__Exercise data__:
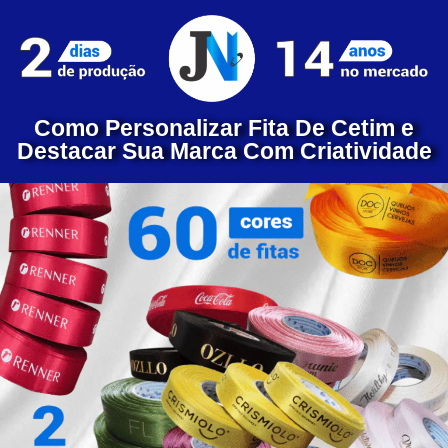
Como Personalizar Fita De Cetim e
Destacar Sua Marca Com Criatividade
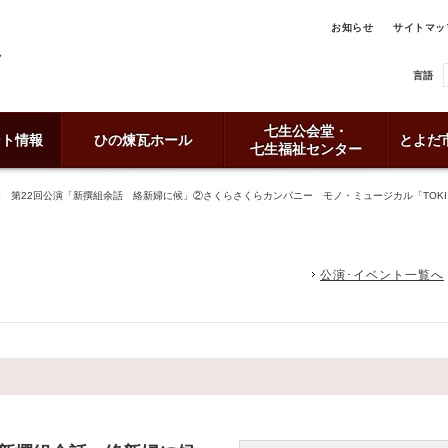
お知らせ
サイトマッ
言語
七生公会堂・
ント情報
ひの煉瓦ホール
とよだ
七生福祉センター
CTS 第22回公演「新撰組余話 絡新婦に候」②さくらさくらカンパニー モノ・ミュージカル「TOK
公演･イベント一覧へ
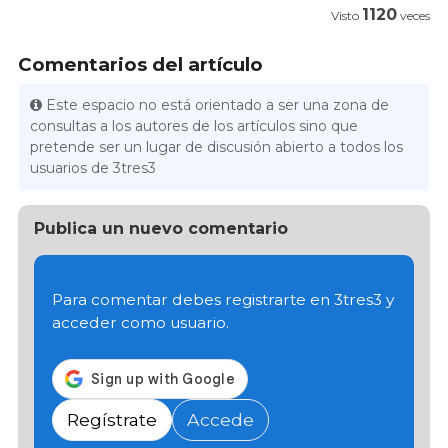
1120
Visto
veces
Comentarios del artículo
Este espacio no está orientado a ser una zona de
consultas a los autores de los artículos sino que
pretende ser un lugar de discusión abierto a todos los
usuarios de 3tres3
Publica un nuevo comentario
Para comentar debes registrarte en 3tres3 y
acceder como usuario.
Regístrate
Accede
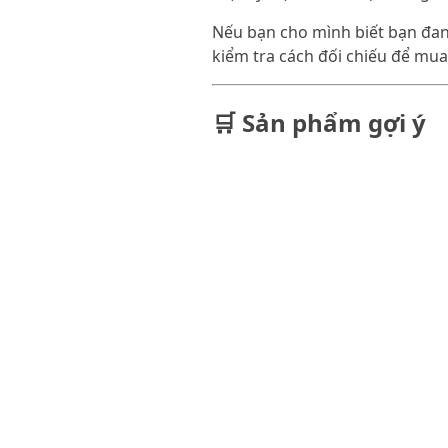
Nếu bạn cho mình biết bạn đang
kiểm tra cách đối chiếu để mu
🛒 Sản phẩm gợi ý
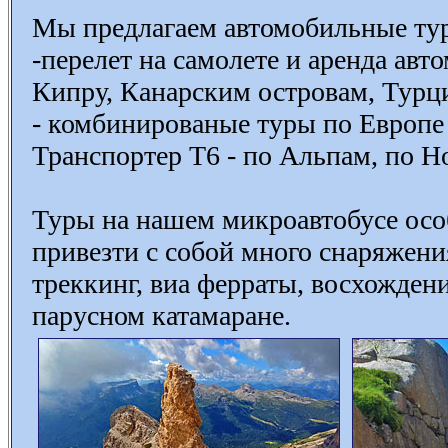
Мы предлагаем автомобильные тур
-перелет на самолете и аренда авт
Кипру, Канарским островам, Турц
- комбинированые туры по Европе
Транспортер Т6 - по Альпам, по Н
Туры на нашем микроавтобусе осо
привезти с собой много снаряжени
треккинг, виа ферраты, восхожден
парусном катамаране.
...
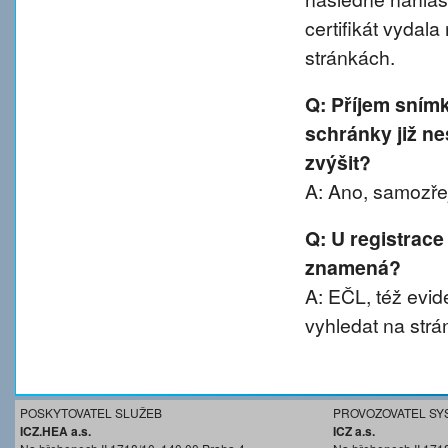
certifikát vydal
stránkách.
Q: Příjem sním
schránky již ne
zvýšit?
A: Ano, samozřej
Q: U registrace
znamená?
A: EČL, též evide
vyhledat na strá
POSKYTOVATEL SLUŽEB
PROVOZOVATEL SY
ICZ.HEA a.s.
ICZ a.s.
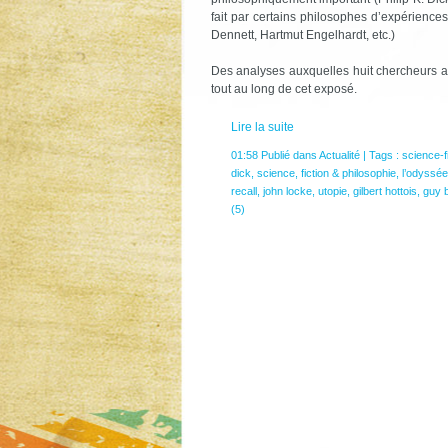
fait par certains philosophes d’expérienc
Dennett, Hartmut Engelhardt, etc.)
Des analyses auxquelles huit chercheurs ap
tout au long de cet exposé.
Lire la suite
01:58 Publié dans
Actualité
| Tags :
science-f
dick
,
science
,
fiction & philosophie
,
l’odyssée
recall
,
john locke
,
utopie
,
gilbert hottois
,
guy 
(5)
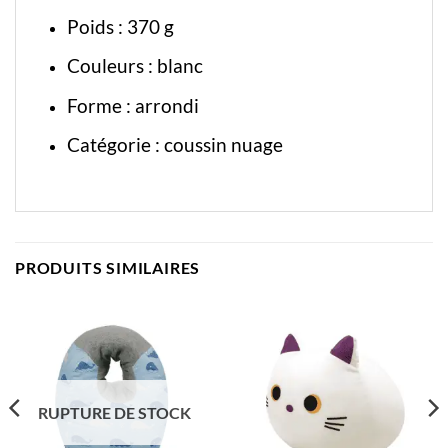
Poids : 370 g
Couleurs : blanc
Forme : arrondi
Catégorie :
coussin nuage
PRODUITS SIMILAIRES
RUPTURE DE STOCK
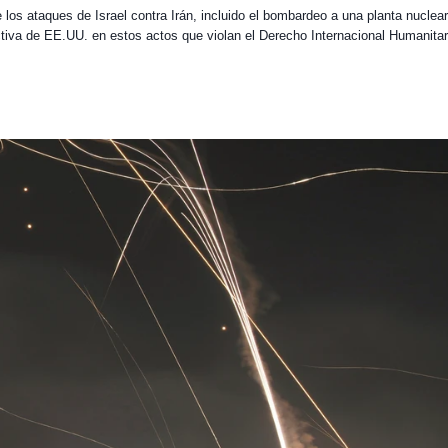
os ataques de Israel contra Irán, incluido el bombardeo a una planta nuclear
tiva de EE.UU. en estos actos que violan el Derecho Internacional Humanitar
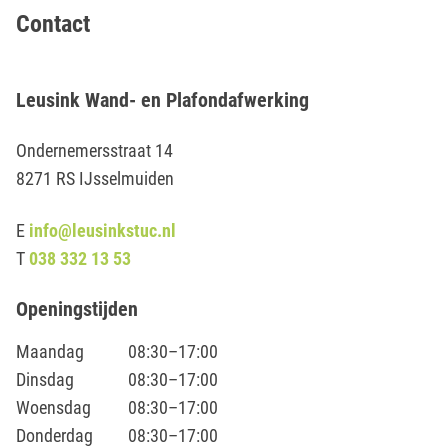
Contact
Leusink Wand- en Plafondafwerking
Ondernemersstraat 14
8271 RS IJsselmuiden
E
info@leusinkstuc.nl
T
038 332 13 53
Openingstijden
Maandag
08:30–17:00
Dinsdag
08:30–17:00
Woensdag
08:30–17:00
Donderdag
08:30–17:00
* * *
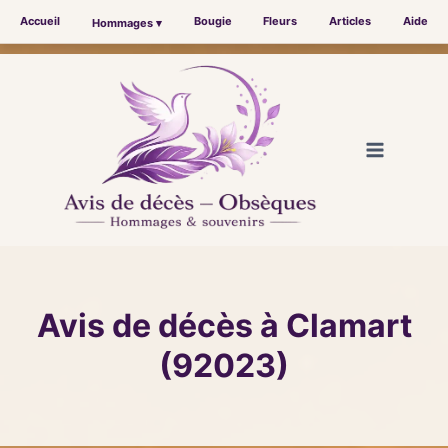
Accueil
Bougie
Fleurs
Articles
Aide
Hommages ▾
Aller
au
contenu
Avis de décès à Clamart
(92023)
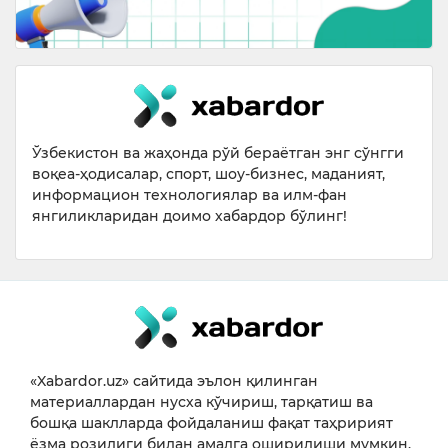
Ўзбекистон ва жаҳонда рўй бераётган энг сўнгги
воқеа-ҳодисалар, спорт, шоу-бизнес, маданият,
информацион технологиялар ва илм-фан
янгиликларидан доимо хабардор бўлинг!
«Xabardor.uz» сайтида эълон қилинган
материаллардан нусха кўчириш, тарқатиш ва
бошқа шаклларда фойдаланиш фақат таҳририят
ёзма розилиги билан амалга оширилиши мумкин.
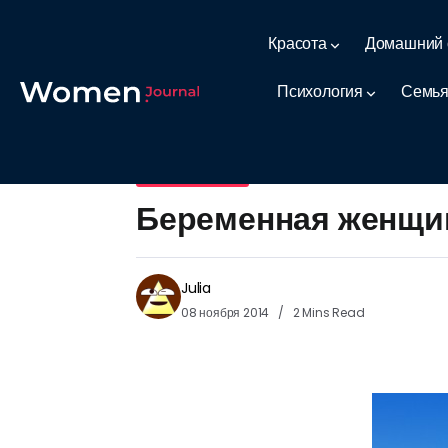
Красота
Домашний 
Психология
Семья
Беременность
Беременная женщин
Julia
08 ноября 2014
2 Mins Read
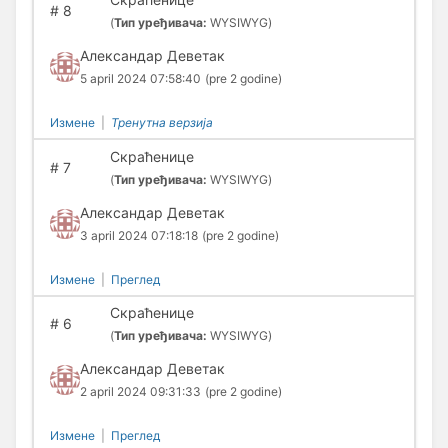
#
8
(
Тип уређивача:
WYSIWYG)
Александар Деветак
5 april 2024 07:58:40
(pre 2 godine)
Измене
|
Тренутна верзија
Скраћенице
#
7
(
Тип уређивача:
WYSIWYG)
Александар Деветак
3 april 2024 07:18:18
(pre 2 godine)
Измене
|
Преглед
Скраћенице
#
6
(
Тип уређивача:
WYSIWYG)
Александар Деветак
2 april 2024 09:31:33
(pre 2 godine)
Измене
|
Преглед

__Written task__: Lay out the text of the data above as a JSON list of strings, with one string per line, starting at the line that contains "Poids : 370 g" and ending at the line that contains "tiva de EE.UU.", both included. Leave out blank lines and the pictures.

__Result of the exercise__:
[
  "Poids : 370 g",
  "Couleurs : blanc",
  "Forme : arrondi",
  "Catégorie :",
  "coussin nuage",
  "PRODUITS SIMILAIRES",
  "RUPTURE DE STOCK",
  "os ataques de Israel contra Irán, incluido el bombardeo a una planta nuclear",
  "tiva de EE.UU. en estos actos que violan el Derecho Internacional Humanitar"
]